• Entries shown:

========================

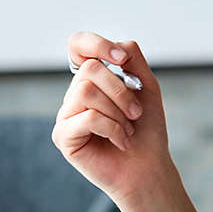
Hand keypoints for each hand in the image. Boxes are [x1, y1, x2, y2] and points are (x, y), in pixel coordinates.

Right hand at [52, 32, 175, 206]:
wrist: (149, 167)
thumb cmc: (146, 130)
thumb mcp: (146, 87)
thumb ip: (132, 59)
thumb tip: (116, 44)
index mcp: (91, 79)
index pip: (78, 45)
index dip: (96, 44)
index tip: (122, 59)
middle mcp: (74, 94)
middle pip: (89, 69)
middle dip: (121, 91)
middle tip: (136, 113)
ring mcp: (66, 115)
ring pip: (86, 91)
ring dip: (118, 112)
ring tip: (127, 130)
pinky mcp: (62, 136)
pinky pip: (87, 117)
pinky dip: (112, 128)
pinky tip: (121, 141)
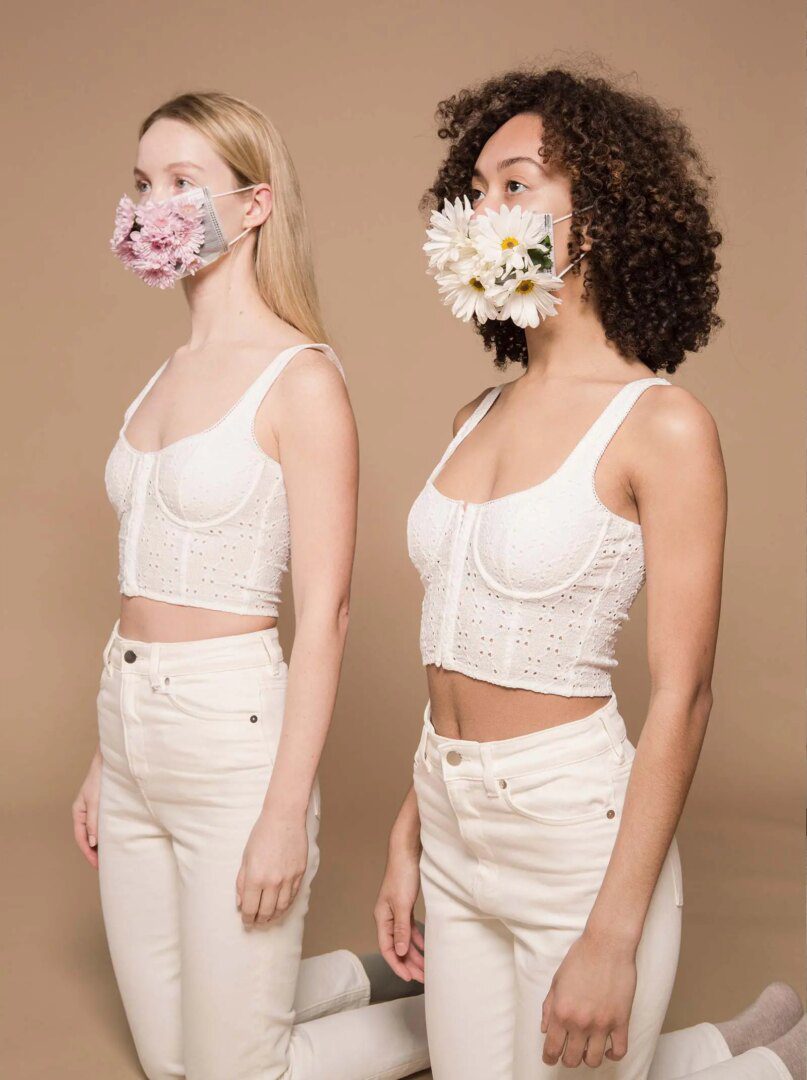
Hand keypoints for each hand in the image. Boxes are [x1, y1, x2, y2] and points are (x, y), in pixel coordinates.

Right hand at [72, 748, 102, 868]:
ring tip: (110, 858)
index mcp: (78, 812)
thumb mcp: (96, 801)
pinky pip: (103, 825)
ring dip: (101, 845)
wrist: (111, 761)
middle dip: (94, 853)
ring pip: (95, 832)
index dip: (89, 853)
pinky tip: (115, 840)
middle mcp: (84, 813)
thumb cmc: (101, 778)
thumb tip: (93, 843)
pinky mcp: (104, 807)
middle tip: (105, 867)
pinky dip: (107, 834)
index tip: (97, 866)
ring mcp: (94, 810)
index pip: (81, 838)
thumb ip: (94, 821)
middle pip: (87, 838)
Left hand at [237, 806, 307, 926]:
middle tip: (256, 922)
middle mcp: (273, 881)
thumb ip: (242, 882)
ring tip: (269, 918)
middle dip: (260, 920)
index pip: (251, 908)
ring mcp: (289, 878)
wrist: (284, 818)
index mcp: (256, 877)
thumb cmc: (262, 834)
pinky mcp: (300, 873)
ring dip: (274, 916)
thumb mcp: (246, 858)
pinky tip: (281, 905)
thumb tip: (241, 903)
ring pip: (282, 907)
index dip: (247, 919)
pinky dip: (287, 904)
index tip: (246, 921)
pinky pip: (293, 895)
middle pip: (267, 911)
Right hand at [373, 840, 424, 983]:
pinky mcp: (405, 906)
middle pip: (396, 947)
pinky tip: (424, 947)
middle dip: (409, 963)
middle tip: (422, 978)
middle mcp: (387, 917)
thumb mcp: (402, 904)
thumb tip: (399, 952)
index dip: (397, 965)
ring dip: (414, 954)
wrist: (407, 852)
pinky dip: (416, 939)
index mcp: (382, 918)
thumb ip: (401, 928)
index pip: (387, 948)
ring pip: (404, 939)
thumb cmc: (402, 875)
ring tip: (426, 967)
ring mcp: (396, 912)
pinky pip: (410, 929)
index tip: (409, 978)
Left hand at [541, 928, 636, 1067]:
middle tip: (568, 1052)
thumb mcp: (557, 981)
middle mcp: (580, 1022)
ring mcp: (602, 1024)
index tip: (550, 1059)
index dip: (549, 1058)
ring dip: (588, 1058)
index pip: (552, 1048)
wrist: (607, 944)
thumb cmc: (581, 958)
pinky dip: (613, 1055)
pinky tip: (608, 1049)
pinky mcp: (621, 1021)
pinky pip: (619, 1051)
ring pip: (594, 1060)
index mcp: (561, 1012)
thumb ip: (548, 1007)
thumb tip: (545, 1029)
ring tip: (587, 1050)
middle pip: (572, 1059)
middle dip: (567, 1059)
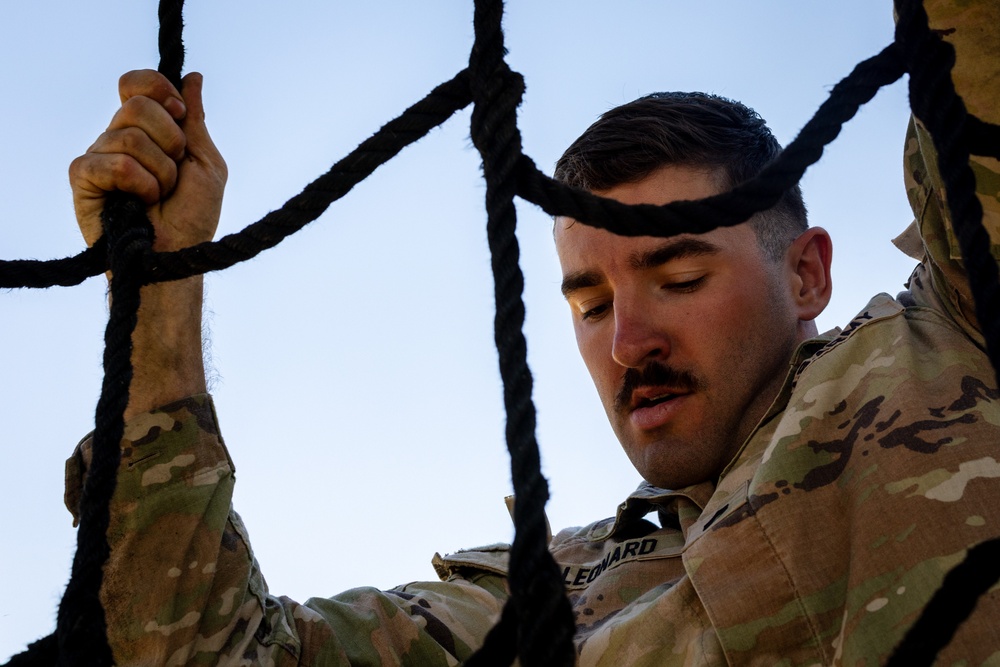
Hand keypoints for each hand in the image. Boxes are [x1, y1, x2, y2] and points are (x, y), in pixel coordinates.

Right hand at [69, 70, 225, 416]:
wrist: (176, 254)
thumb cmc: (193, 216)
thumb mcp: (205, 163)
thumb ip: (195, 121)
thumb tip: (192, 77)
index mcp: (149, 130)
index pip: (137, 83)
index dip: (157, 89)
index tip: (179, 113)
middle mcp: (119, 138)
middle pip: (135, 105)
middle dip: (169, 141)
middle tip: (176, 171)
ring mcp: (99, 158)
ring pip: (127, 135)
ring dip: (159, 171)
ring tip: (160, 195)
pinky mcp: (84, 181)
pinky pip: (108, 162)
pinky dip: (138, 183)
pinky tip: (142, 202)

========================

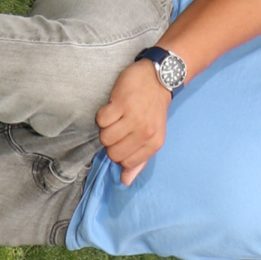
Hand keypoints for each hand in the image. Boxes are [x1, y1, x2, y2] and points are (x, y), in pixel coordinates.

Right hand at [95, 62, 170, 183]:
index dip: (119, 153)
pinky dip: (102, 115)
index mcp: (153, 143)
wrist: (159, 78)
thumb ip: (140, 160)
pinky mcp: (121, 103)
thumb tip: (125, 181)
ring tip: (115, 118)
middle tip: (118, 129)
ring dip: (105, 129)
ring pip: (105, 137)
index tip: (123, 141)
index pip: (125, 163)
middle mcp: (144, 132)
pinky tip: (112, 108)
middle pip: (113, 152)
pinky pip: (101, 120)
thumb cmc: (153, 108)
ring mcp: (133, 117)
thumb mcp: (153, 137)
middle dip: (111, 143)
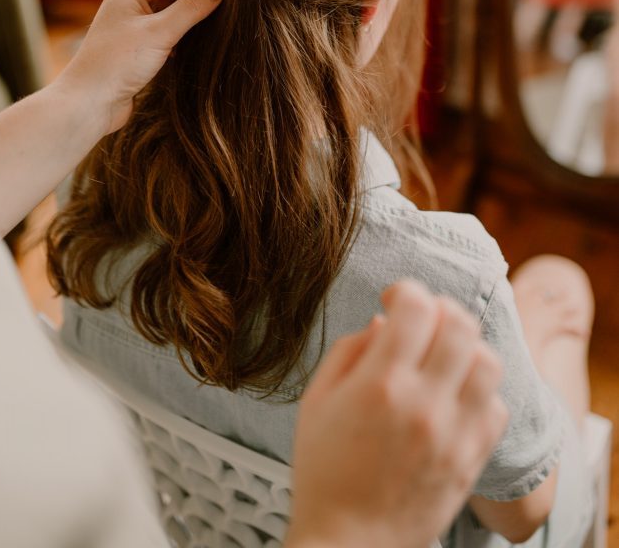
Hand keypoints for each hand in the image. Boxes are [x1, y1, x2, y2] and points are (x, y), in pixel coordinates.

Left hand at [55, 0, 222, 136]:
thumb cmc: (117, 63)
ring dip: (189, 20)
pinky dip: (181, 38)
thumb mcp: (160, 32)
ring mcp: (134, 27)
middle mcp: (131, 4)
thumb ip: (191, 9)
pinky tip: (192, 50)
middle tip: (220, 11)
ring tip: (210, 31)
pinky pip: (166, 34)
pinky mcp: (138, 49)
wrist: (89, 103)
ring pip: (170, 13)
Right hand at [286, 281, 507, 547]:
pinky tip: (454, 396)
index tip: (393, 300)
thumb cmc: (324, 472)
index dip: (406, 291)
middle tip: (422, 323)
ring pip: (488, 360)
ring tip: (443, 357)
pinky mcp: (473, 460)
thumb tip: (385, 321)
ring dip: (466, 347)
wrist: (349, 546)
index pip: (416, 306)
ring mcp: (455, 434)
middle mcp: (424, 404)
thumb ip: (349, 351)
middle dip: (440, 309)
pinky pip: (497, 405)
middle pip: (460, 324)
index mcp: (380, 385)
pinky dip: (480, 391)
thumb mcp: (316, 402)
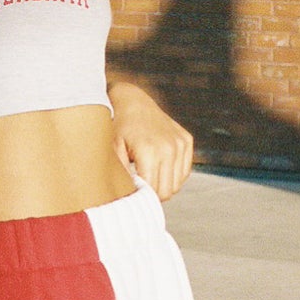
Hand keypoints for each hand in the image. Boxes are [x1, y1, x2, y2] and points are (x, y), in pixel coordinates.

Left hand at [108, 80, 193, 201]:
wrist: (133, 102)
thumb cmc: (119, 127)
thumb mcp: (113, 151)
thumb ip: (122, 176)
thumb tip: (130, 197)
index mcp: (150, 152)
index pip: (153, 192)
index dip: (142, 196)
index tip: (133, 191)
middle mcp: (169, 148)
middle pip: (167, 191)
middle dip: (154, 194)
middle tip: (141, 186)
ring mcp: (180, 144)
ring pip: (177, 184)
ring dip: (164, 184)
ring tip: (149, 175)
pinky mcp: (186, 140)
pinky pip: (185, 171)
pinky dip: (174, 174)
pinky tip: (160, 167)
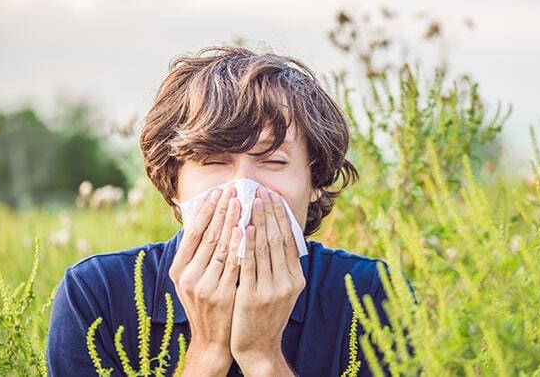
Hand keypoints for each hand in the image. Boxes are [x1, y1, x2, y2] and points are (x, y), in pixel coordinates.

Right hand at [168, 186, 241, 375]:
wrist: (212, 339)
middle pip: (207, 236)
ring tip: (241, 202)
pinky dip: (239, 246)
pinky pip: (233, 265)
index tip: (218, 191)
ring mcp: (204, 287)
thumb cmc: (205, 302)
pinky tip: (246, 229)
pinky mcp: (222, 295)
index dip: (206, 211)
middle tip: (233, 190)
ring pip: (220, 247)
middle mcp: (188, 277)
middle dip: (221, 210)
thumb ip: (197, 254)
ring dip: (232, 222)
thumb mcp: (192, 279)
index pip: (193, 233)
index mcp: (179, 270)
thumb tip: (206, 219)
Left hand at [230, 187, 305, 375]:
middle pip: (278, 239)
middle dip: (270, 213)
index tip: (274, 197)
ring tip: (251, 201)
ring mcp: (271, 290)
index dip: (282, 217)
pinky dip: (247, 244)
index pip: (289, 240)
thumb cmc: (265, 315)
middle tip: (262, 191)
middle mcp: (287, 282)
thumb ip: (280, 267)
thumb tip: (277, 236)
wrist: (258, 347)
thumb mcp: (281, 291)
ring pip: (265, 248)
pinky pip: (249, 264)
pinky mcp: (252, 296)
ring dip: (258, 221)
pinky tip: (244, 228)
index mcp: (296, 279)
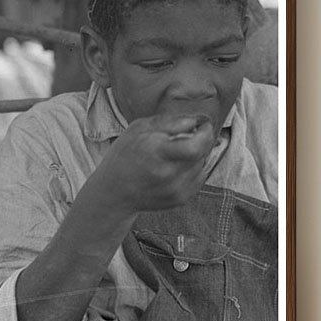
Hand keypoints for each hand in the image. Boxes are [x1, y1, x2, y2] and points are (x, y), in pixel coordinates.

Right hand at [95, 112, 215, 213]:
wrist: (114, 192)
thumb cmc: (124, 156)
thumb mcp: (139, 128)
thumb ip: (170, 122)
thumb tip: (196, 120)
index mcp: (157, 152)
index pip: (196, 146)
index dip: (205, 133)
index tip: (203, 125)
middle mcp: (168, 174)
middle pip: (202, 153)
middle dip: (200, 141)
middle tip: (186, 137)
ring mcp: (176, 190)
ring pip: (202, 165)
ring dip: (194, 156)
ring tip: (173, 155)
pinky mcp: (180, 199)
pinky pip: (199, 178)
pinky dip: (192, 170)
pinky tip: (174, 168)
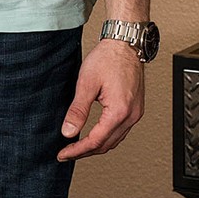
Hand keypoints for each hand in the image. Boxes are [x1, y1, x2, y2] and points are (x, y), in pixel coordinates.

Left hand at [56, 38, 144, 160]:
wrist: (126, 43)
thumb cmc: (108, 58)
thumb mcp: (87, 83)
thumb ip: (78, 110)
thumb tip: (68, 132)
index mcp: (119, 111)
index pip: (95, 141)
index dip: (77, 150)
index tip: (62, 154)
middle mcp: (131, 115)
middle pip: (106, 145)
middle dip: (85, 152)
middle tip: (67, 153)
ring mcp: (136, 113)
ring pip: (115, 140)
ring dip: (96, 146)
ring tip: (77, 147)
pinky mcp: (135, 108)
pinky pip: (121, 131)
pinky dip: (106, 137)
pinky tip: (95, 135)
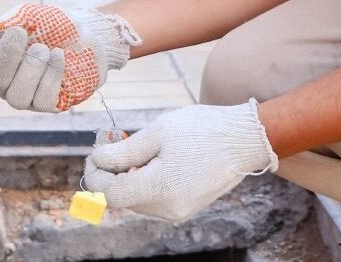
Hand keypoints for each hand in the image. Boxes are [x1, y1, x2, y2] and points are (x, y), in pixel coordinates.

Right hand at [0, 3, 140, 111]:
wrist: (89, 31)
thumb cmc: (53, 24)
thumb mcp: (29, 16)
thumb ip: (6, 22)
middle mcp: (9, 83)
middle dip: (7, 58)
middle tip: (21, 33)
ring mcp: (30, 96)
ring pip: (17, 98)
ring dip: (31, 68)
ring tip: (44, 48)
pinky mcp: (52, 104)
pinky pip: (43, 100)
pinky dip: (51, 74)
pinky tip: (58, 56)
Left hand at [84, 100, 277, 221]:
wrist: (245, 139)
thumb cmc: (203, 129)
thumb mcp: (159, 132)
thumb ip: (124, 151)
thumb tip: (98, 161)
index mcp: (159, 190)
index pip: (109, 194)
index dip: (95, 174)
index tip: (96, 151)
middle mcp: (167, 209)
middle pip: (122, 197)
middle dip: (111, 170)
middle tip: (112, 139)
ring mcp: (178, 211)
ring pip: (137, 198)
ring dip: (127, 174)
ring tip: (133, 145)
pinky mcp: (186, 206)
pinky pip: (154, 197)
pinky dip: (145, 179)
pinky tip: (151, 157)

========================

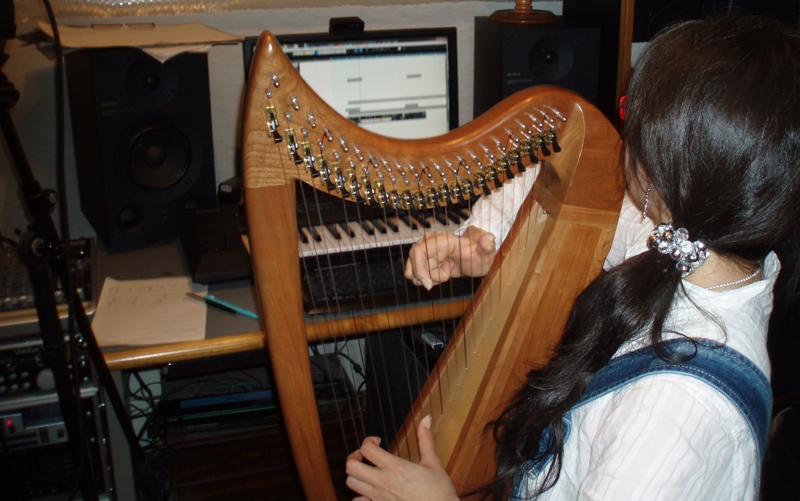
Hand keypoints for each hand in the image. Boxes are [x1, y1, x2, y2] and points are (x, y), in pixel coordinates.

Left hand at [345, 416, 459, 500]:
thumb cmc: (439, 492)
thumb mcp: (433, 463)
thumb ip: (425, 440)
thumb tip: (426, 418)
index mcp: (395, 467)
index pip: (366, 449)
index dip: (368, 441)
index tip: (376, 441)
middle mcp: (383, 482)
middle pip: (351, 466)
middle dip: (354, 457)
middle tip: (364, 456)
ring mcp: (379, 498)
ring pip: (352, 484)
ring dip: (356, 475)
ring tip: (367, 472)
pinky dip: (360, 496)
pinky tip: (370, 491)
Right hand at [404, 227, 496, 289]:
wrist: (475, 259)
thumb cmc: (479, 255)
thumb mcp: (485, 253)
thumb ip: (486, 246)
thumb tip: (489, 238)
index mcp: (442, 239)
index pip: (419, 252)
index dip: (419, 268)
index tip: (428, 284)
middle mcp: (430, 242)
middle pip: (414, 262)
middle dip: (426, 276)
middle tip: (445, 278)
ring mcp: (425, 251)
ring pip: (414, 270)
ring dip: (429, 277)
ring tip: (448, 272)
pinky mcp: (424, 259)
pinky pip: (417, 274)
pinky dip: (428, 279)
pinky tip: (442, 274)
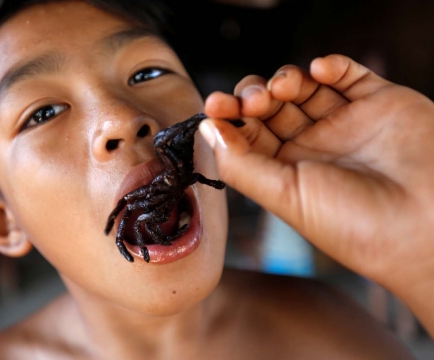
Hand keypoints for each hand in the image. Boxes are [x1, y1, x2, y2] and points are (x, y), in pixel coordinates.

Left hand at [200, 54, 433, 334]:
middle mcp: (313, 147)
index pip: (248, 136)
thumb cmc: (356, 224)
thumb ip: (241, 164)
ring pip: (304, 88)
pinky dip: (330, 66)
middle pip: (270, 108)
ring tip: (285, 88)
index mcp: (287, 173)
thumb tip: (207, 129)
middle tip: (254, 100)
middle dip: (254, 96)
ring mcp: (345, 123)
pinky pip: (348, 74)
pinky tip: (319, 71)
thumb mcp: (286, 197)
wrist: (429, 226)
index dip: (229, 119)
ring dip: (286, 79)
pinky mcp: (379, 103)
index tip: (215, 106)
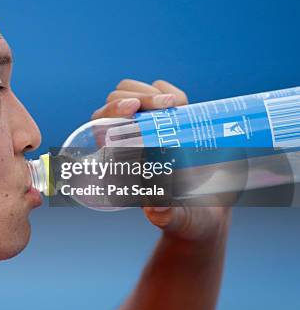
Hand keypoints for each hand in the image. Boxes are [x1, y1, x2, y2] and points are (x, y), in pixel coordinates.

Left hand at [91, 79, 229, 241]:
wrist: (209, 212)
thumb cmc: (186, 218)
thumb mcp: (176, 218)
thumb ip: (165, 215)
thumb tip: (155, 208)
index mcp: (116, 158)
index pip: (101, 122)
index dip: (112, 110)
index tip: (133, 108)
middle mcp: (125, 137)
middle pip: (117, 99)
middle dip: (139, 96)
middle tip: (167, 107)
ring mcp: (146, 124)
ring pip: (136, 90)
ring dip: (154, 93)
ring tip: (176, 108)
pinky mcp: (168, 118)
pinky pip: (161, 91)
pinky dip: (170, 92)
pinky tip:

========================

• Task instructions:
Retype exactly the lines above, from the one with "middle tip: (364, 456)" through the one with "ring mcp: (425, 251)", inclusive.

• Output below:
middle tip: (364, 456)
ring mcp: (379, 498)
ring pip: (352, 484)
ring dip: (356, 475)
ring tip: (367, 472)
pinky dip: (360, 496)
pinky tip: (370, 491)
Right hand at [404, 227, 496, 289]:
wrist: (475, 259)
thumb cmc: (479, 255)
thumb mcp: (485, 253)
thumb ip: (486, 246)
thumb tip: (489, 238)
index mcp: (442, 239)
index pip: (419, 252)
index dip: (419, 268)
index tip: (428, 284)
middle mcp: (430, 242)
middle pip: (414, 262)
middle dip: (426, 276)
middle tip: (445, 278)
ring mcp: (425, 251)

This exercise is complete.